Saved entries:

++++

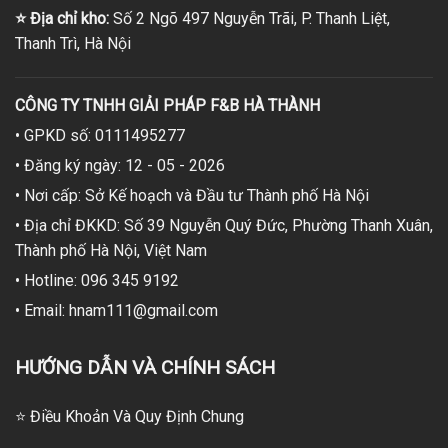
⭐
Địa chỉ kho:
Số 2 Ngõ 497 Nguyễn Trãi, P. Thanh Liệt,
Thanh Trì, Hà Nội
CÔNG TY TNHH GIẢI PHÁP F&B HÀ THÀNH
• GPKD số: 0111495277
• Đăng ký ngày: 12 - 05 - 2026
• Nơi cấp: Sở Kế hoạch và Đầu tư Thành phố Hà Nội
• Địa chỉ ĐKKD: Số 39 Nguyễn Quý Đức, Phường Thanh Xuân,
Thành phố Hà Nội, Việt Nam
• Hotline: 096 345 9192
• Email: hnam111@gmail.com
HƯỚNG DẪN VÀ CHÍNH SÁCH
⭐ Điều Khoản Và Quy Định Chung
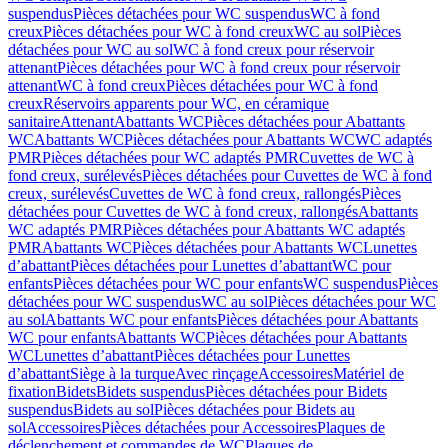
suspendus
Pièces détachées pour WC suspendus
WC à fond
creux
Pièces détachées pour WC à fond creux
WC au sol
Pièces
détachées pour WC au sol
WC à fond creux pour réservoir
attenant
Pièces détachées pour WC à fond creux pour réservoir
attenant
WC à fond creux
Pièces détachées pour WC à fond
creux
Réservoirs apparents pour WC, en céramique
sanitaire
Attenant
Abattants WC
Pièces détachées pour Abattants
WC
Abattants WC
Pièces détachées pour Abattants WC
WC adaptés
PMR
Pièces détachées pour WC adaptés PMR
Cuvettes de WC à
fond creux, surélevés
Pièces détachées pour Cuvettes de WC à fond
creux, surélevés
Cuvettes de WC à fond creux, rallongés
Pièces
détachées pour Cuvettes de WC à fond creux, rallongés
Abattants
WC adaptés PMR
Pièces détachées pour Abattants WC adaptés
PMR
Abattants WC
Pièces détachées pour Abattants WC
Lunettes
d’abattant
Pièces détachées pour Lunettes d’abattant
WC pour
enfants
Pièces détachées pour WC pour enfants
WC suspendus
Pièces
détachées pour WC suspendus
WC au sol
Pièces détachées pour WC
au sol
Abattants WC pour enfants
Pièces détachées pour Abattants
WC pour enfants
Abattants WC
Pièces détachées pour Abattants
WC
Lunettes d’abattant
Pièces détachées pour Lunettes
d’abattant
Siège à la turque
Avec rinçage
Accessoires
Matériel de
fixation
Bidets
Bidets suspendus
Pièces détachées pour Bidets
suspendus
Bidets au sol
Pièces détachées pour Bidets au
sol
Accessoires
Pièces détachées pour Accessoires
Plaques de
déclenchement et commandes de WC
Plaques de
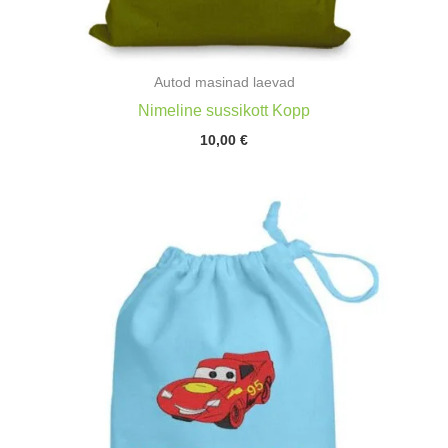
Autod masinad laevad
Nimeline sussikott Kopp
10,00
€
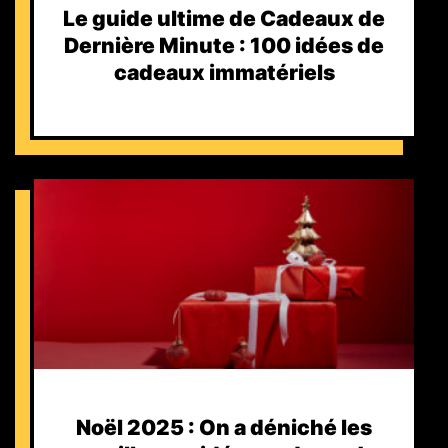
Le guide ultime de Cadeaux de
Dernière Minute : 100 idées de
cadeaux immatériels
Noël 2025 : On a déniché les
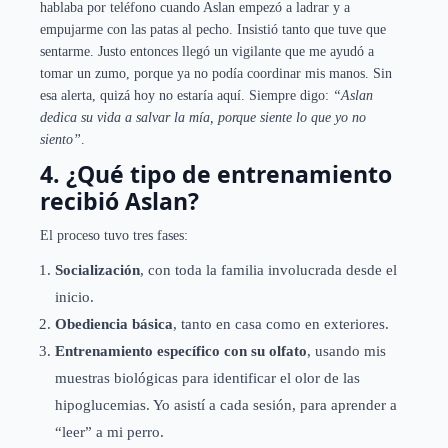
hablaba por teléfono cuando Aslan empezó a ladrar y a
empujarme con las patas al pecho. Insistió tanto que tuve que
sentarme. Justo entonces llegó un vigilante que me ayudó a
tomar un zumo, porque ya no podía coordinar mis manos. Sin
esa alerta, quizá hoy no estaría aquí. Siempre digo:
“Aslan
dedica su vida a salvar la mía, porque siente lo que yo no
siento”
.
4. ¿Qué tipo de entrenamiento
recibió Aslan?
El proceso tuvo tres fases:
Socialización
, con toda la familia involucrada desde el
inicio.
Obediencia básica
, tanto en casa como en exteriores.
Entrenamiento específico con su olfato
, usando mis
muestras biológicas para identificar el olor de las
hipoglucemias. Yo asistí a cada sesión, para aprender a
“leer” a mi perro.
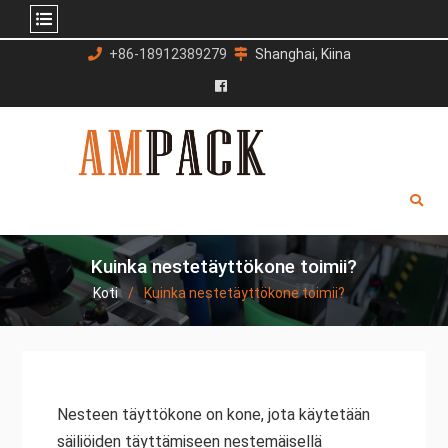
Siirry
+86-18912389279
Shanghai, Kiina
sisältöön
Facebook
Kuinka nestetäyttökone toimii?
Koti
Kuinka nestetäyttökone toimii?
Nesteen täyttökone on kone, jota käytetään
säiliöiden täyttämiseen nestemäisellä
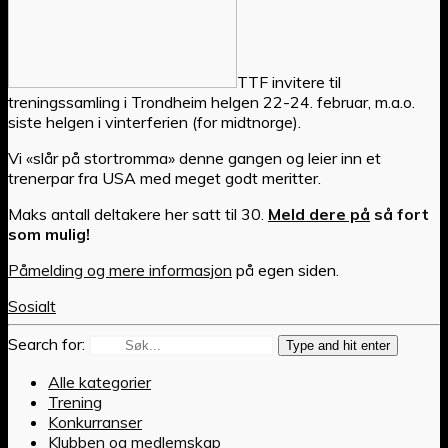
TTF invitere til
treningssamling i Trondheim helgen 22-24. februar, m.a.o.
siste helgen i vinterferien (for midtnorge).
Vi «slår på stortromma» denne gangen og leier inn et
trenerpar fra USA med meget godt meritter.
Maks antall deltakere her satt til 30.
Meld dere på
så fort
som mulig!
Påmelding og mere informasjon
på egen siden.
Sosialt
Search for:
Type and hit enter
Alle kategorier
Trening
Konkurranser
Klubben og medlemskap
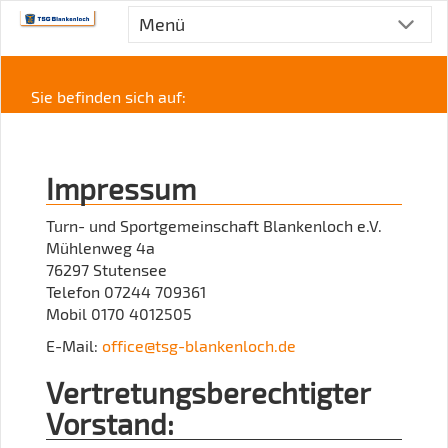
Menü
Sie befinden sich auf:
Impressum
Turn- und Sportgemeinschaft Blankenloch e.V.
Mühlenweg 4a
76297 Stutensee
Telefon 07244 709361
Mobil 0170 4012505
E-Mail:
office@tsg-blankenloch.de
Vertretungsberechtigter
Vorstand:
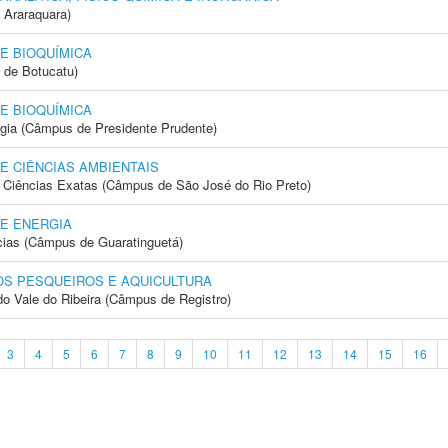
 Araraquara)
E BIOQUÍMICA
 de Botucatu)
E BIOQUÍMICA
ogia (Câmpus de Presidente Prudente)
E CIÊNCIAS AMBIENTAIS
 e Ciências Exatas (Câmpus de São José do Rio Preto)
E ENERGIA
cias (Câmpus de Guaratinguetá)
S PESQUEIROS E AQUICULTURA
do Vale do Ribeira (Câmpus de Registro)
3
4
5
6
7
8
9
10
11
12
13
14
15
16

++++

When copying, output the data exactly and leave out the pictures.

■ **Final answer**
⭐
Địa chỉ kho:
Số 2 Ngõ 497 Nguyễn Trãi, P. Thanh Liệt,
Thanh Trì, Hà Nội
CÔNG TY TNHH GIẢI PHÁP F&B HÀ THÀNH
• GPKD số: 0111495277
• Đăng ký ngày: 12 - 05 - 2026
• Nơi cấp: Sở Kế hoạch và Đầu tư Thành phố Hà Nội
• Địa chỉ ĐKKD: Số 39 Nguyễn Quý Đức, Phường Thanh Xuân,
Thành phố Hà Nội, Việt Nam
• Hotline: 096 345 9192
• Email: hnam111@gmail.com
HƯỚNG DẪN VÀ CHÍNH SÁCH
⭐ Điều Khoản Và Quy Định Chung
suspendus
Pièces détachées pour WC suspendus
WC à fond
creux
Pièces détachées pour WC à fond creux
WC au sol
Pièces
détachées pour WC au sol
WC à fond creux pour réservoir
attenant
Pièces détachées pour WC à fond creux pour réservoir
attenant
WC à fond creux
Pièces détachées pour WC à fond
creux
Réservoirs apparents pour WC, en céramique
sanitaire
Attenant
Abattants WC
Pièces détachées pour Abattants
WC
Abattants WC
Pièces détachées pour Abattants WC
WC adaptés
PMR
Pièces détachées pour WC adaptés PMR
Cuvettes de WC à
fond creux, surélevés
Pièces détachées pour Cuvettes de WC à fond
creux, surélevés
Cuvettes de WC à fond creux, rallongés
Pièces
détachées pour Cuvettes de WC à fond creux, rallongés
Abattants
WC adaptés PMR
Pièces détachées pour Abattants WC adaptés
PMR
Abattants WC
Pièces détachées pour Abattants WC
Lunettes
d’abattant
Pièces détachées pour Lunettes d’abattant
WC pour
enfants
Pièces détachées pour WC pour enfants
WC suspendus
Pièces
détachées pour WC suspendus
WC au sol
Pièces détachées pour WC
au sol
Abattants WC pour enfants
Pièces détachées pour Abattants
WC pour enfants
Abattants WC
Pièces détachées pour Abattants
WC
Lunettes d’abattant
Pièces détachées pour Lunettes
d’abattant
Siège à la turque
Avec rinçage
Accessoires
Matériel de
fixation
Bidets
Bidets suspendus
Pièces détachées pour Bidets
suspendus
Bidets au sol
Pièces détachées pour Bidets au
sol
Accessoires
Pièces détachées pour Accessoires
Plaques de
déclenchement et commandes de WC
Plaques de
Autod masinad laevad
Nimeline sussikott Kopp
10,00
€
Le guide ultime de Cadeaux de
Dernière Minute : 100 idées de
cadeaux immatériels
Noël 2025 : On a déniché les
hablaba por teléfono cuando Aslan empezó a ladrar y a
empujarme con las patas al pecho. Insistió tanto que tuve que
sentarme. Justo entonces llegó un vigilante que me ayudó a
tomar un zumo, porque ya no podía coordinar mis manos. Sin
esa alerta, quizá hoy no estaría aquí. Siempre digo:
“Aslan
dedica su vida a salvar la mía, porque siente lo que yo no
siento”
.
4. ¿Qué tipo de entrenamiento
recibió Aslan?
El proceso tuvo tres fases:
Socialización
, con toda la familia involucrada desde el
inicio.
Obediencia básica
, tanto en casa como en exteriores.
Entrenamiento específico con su olfato
, usando mis
muestras biológicas para identificar el olor de las
hipoglucemias. Yo asistí a cada sesión, para aprender a
“leer” a mi perro.
Siirry
+86-18912389279
Shanghai, Kiina
sisältöön
Facebook
Kuinka nestetäyttökone toimii?
Koti
Kuinka nestetäyttökone toimii?
Nesteen täyttökone on kone, jota käytetään
säiliöiden täyttämiseen nestemäisellä
TTF invitere til
treningssamling i Trondheim helgen 22-24. februar, m.a.o.
siste helgen i vinterferien (for midtnorge).
Vi «slår på stortromma» denne gangen og leier inn et
trenerpar fra USA med meget godt meritter.
Maks antall deltakere her satt til 30.
Meld dere på
så fort
som mulig!
Påmelding og mere informasjon
på egen siden.
Sosialt
Search for:
Type and hit enter
Alle kategorier
Trening
Konkurranser
Klubben og medlemskap
Menü
Sie befinden sich auf:
Impressum
Turn- und Sportgemeinschaft Blankenloch e.V.
Mühlenweg 4a
76297 Stutensee
Telefon 07244 709361
Mobil 0170 4012505
E-Mail:
office@tsg-blankenloch.de
Vertretungsberechtigter
Vorstand:
 Araraquara)
E BIOQUÍMICA
 de Botucatu)
E BIOQUÍMICA
ogia (Câmpus de Presidente Prudente)
E CIÊNCIAS AMBIENTAIS
 e Ciências Exatas (Câmpus de São José do Rio Preto)
E ENERGIA
cias (Câmpus de Guaratinguetá)
S PESQUEIROS E AQUICULTURA
do Vale do Ribeira (Câmpus de Registro)
3
4
5
6
7
8
9
10
11
12
13
14
15
16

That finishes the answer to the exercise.